Monday, August 29, 2016

TRANS IN AMERICA - Update on Texas Ruling

"How a legal ruling on transgender bathroom access affects schools" PBS NewsHour 8/22/2016

NOTE:  Many business, like Starbucks, already have 'any gender' restrooms.  This allows more efficient use because it gives two restrooms that anyone can use because they are just alike and lock behind the user.  No more waiting if only one restroom is in use, like you can have if there's men's and women's restrooms.  So why cannot schools do the same?  Are we stuck with outdated idea on design?  Just make a shower + restroom an individual unit that locks behind the user, therefore are non-gender specific.  Lockers would be in the only 'public' area.


SUMMARY:  Just in time for the start of school, a federal judge in Texas has blocked the Obama administration's directive regarding transgender bathrooms and locker rooms.  That rule said that students should be able to choose the facilities that match their gender identity.  William Brangham talks with Education Week's Evie Blad about how schools are responding.

WILLIAM BRANGHAM (NewsHour):  This ruling is the second setback in recent weeks for transgender advocates.  Earlier this month, the Supreme Court said a Virginia school board could block a transgender student from using the boys bathroom while the higher court decides if it will take up these broader case.

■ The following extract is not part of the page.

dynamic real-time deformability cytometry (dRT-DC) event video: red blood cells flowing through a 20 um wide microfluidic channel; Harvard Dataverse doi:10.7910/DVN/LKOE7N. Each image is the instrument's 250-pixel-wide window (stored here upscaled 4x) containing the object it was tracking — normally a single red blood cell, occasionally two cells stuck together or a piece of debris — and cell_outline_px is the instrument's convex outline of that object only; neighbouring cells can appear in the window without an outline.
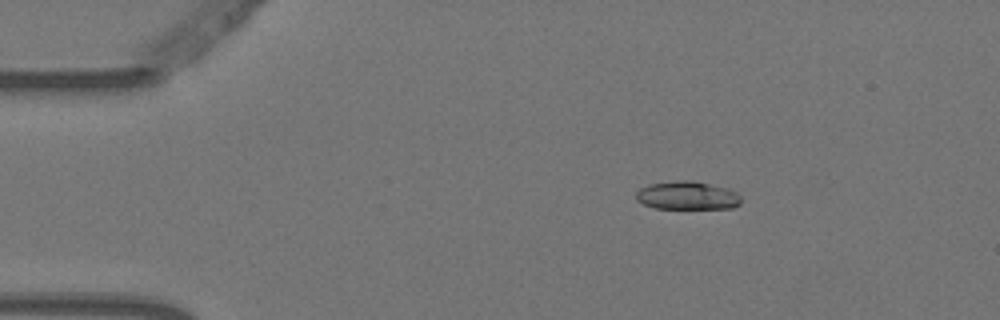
{"species": "Egyptian fruit bat (a non-hibernating species)", "species_latin": "Rousettus aegyptiacus", "temperature_condition": "warm", "stored_images_in_passage": 4, "camera_frame_rate_fps": 3000, "um_per_image_px": 0.085, "animal": {"sex": "female"}, "frame": {"image": 1, "passage_image": 2, "time_ms": 0.333, "image_size_px": [1000, 320], "cell_outline_px": [[740, 204], [732, 208], [656, 208], [644, 204], [636, 200], [636, 192], [640, 188], [648, 184], [680, 180], [692, 180], [728, 188], [736, 192], [740, 196]], "centroid_in_image_um": [58.41, 16.61], "position_along_channel_um": 26.6, "area_um2": 17.28}}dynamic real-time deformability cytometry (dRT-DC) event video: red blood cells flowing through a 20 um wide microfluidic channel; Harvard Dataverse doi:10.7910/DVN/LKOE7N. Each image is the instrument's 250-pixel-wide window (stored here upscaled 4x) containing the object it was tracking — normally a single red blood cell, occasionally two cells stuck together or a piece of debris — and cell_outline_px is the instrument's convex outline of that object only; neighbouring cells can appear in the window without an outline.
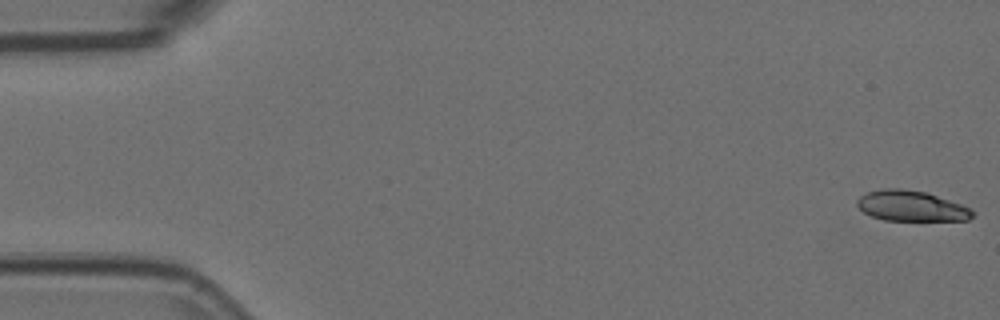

Yesterday's decision is the first to say that the Obama administration's directive could be blocked nationwide.  Those directives instructed school districts to allow trans students to use the bathroom of their choice.  Texas is one of 13 states challenging the constitutionality of the directive.

In this case, the judge wrote that the administration had exceeded its authority under Title IX, the 1970s-era law banning sex discrimination in schools.

To help us wade through the meaning of all this, I'm joined now by Evie Blad, who is the Education Week reporter who's been covering this story.

So, Evie, what does this ruling say, and how significant is this?

EVIE BLAD, Education Week:  It's very significant, in that it's the first time we have heard a federal court weigh in on a nationwide basis.

There are several cases winding their way through the federal courts now, but the only one that has had a ruling so far applied only in one circuit.  And it's significant, in that the school year is about to start, and this judge is saying, nationwide, that the Obama administration's regulations under Title IX, its civil rights guidance, doesn't need to be implemented.

So what that means is if a school doesn't want to create a policy allowing transgender students to use the rest room of their choice, it doesn't have to.  But if a school has a policy that it wants to have, it can keep that policy.  It just doesn't have a federal directive to do so.

WILLIAM BRANGHAM:  So, Texas was one of a bunch of states that had objection to these rules.  What is the essence of their objection?

EVIE BLAD:  Well, there are two primary things that you will see in these lawsuits.

One is something that we're all familiar with, which is the argument that folks are making about privacy rights of students.  Does my student or my child who isn't transgender have a right to use a restroom that doesn't have transgender students in it?